Workers pour concrete at the  base of the third floor hill

Workers pour concrete at the base of the third floor hill

Brigham and Women’s Faulkner Hospital recently embarked on an 18-month project to upgrade its central power plant, which is 40 years old. The goal of the project is to improve energy efficiency and reduce air emissions. It will also ultimately result in an approximate annual energy savings of $1 million.  With the current system, BWFH burns oil to make electricity. The new system will run on natural gas, which when burned produces less carbon dioxide, sulfur dioxide and nitrogen oxides than oil.

“The system we have now was installed in the early 1970s,” says Paul Keating, Director of Facilities at BWFH. “It’s at the end of its life expectancy so not only is the time right but it’s also the right thing to do from an environmental perspective.” When complete, the new system will create a significant reduction in overall power plant emissions.

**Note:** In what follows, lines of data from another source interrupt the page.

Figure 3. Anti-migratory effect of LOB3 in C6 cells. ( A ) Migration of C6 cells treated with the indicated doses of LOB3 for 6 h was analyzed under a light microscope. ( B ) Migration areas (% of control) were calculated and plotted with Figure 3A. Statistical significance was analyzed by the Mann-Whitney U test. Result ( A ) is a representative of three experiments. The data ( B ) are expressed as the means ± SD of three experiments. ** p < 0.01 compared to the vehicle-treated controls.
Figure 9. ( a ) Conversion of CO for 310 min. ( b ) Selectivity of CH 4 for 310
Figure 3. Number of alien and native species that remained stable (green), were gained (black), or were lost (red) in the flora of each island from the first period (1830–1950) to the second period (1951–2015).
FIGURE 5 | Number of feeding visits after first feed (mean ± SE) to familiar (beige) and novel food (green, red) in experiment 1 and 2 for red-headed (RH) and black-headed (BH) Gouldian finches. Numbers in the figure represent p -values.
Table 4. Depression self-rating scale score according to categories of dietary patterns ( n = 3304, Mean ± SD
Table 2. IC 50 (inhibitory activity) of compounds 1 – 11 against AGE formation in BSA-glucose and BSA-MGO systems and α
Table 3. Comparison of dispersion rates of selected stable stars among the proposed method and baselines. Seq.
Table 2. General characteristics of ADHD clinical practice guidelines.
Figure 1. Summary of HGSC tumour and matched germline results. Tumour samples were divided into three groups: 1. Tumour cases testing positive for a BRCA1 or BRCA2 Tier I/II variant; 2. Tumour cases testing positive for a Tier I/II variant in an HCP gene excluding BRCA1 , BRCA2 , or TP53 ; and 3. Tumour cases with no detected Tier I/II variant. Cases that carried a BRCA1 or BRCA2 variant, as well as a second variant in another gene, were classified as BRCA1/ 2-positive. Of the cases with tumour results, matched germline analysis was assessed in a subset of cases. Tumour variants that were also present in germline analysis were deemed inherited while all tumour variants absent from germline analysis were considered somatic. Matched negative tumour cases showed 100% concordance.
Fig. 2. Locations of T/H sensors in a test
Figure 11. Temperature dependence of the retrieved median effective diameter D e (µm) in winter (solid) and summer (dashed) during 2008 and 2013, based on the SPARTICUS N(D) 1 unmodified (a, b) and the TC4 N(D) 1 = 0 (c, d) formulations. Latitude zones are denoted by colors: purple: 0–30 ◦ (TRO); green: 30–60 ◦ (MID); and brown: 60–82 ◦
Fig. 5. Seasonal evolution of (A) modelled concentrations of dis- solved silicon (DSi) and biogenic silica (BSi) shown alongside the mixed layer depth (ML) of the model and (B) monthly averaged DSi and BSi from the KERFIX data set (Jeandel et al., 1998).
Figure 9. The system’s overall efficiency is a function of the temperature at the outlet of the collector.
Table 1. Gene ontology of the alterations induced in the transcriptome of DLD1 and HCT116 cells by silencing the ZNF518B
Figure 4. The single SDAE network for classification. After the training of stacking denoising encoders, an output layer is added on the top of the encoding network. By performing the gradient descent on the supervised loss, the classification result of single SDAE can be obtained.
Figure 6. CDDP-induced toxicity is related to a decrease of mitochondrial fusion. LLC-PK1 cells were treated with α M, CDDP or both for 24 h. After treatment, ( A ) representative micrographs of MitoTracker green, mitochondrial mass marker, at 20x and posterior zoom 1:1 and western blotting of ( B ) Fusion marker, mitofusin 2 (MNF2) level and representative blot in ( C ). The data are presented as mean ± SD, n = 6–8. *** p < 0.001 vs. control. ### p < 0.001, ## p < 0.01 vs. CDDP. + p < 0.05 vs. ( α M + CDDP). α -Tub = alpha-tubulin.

The first phase of the project began several weeks ago when crews removed snow from the third floor hill to access the existing emergency generators which are being replaced with a new system. “We need to supply, connect and test the new emergency generators,” explains Keating. Once the new generators are in place, the old generators will be removed. “Currently the generators serve dual purpose: they provide emergency power and they allow us to cogenerate and produce some of our power that we produce on a day-to-day basis,” says Keating. “The new generators will produce the bulk of the power that we consume on a daily basis and then we’ll purchase the rest.”

Inside the power plant is where phase two begins. “We’re pulling out two high-pressure boilers that are original to the building and replacing those boilers,” says Keating. “Right now oil is their fuel source. In the finished product they will be dual fuel with natural gas as the primary fuel source.”

Finally, a new gas fired Combined Heat and Power (CHP) system is also being installed. The new system is designed to operate year round, connected in parallel with NSTAR’s power service to permit near full load operation, with total plant efficiency projected above 60 percent. Keating says of the project, “It’s pretty complex, but it’s exciting.”